Dalam lima tahun terakhir, gempa dengan kerusakan material dan korban sudah terjadi beberapa kali di Maluku, seperti di Pulau Ambalau, Kabupaten Buru Selatan, pada Januari 2016 dan di Kota Ambon pada November 2017. Tren frekuensi gempa di Maluku juga meningkat dari tahun ke tahun.
Badan Meteorologi, Klimatologi, dan Geofisika mencatat, kejadian gempa di Maluku di atas 1.000 kali dalam satu tahun. Pada tahun 2016 tercatat 1.222 kejadian, tahun 2017 sebanyak 1.392 kejadian, dan 2018 sebanyak 1.587 kejadian.
Sosialisasi dan simulasi
Yang perlu dilakukan saat ini adalah menyiapkan warga. Sosialisasi dan simulasi harus terus dilakukan, tidak hanya sekali dalam setahun. Beberapa desa pesisir bahkan belum pernah mendapat sosialisasi dan simulasi. Sebagian besar masyarakat Maluku tinggal di wilayah pesisir. Mereka harus tahu cara-cara penyelamatan diri ketika terjadi gempa yang berpotensi tsunami.
Upaya pengurangan risiko tsunami yang bisa dilakukan adalah menanam pohon di pesisir. Pohon seperti bakau mampu menahan laju tsunami hingga 80 persen. Perlu diketahui, kecepatan tsunami mencapai 700 kilometer per jam atau setara dengan kecepatan pesawat jet. Sementara kecepatan manusia paling kuat 10-15 kilometer per jam.
Berdasarkan pantauan Kompas, sebagian hutan mangrove di pesisir Teluk Ambon mulai ditebang. Pemerintah Kota Ambon mengizinkan pembangunan tempat usaha di pesisir. Kendati hal itu sempat diprotes kalangan akademisi dan peneliti, pemerintah kota seperti tutup mata dan telinga.
Peringatan akan bahaya gempa dan tsunami juga disampaikan Doni ketika menghadiri acara Deklarasi Jaga Alam dan Penanaman Pohon pada Selasa pagi dan kepada sukarelawan bencana serta tim tanggap darurat se-Kota Ambon di Universitas Pattimura pada Selasa petang. Ancaman bencana itu terus diulang.
Pelaksana Harian Gubernur Maluku Hamin bin Tahir mengatakan, ancaman bencana menjadi salah satu bahasan penting dalam musrembang tersebut. Perencanaan pembangunan akan memperhatikan aspek potensi bencana.
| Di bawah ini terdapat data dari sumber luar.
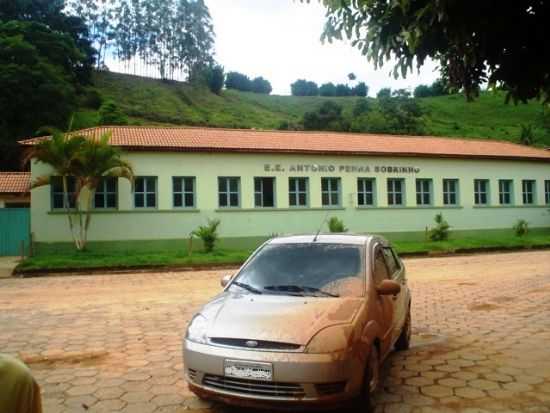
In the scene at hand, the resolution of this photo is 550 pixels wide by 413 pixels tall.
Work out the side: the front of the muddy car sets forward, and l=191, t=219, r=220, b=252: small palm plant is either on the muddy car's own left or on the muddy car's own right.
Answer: on the muddy car's own right

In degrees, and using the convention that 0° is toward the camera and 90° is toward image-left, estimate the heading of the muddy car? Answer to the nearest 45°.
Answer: approximately 45°

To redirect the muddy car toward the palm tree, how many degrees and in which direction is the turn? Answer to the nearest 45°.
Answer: approximately 90° to its right

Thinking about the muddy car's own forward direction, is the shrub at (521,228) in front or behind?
behind

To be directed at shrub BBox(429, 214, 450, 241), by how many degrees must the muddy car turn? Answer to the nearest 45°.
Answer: approximately 135° to its right

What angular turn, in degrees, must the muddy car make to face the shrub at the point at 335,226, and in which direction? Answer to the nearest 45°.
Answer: approximately 135° to its right

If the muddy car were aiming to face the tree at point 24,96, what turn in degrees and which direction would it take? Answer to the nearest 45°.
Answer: approximately 90° to its right
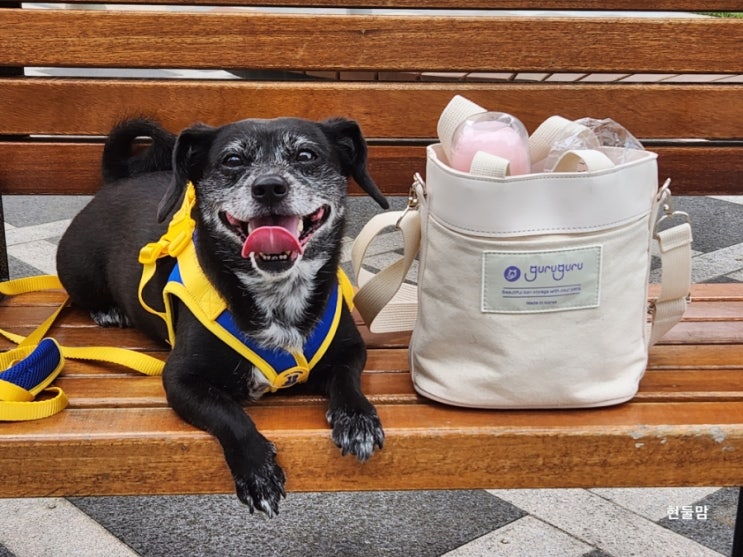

Dalam sesi tanya jawab, para bupati/wakil bupati juga menyatakan komitmen mereka.
KOMPAS/FRANSISKUS PATI HERIN
Suasana simulasi bencana gempa di SMK Al Watan, Kota Ambon, Maluku, Jumat (3/11/2017).
Sebelumnya, Kepala Pelaksana Badan Penanggulangan Bencana Daerah Maluku Farida Salampessy mengatakan, masyarakat di sejumlah desa pesisir sudah dilatih menghadapi kondisi darurat bencana dan cara-cara penyelamatan diri. Kesadaran akan bahaya itu kini sudah mulai tumbuh.
”Kami terus melakukan edukasi dan simulasi,” katanya. Maluku merupakan daerah dengan indeks bencana 179 atau tergolong tinggi. Risiko bencana yang dimaksud antara lain gempa, tsunami, banjir, longsor, abrasi, dan rawan pangan.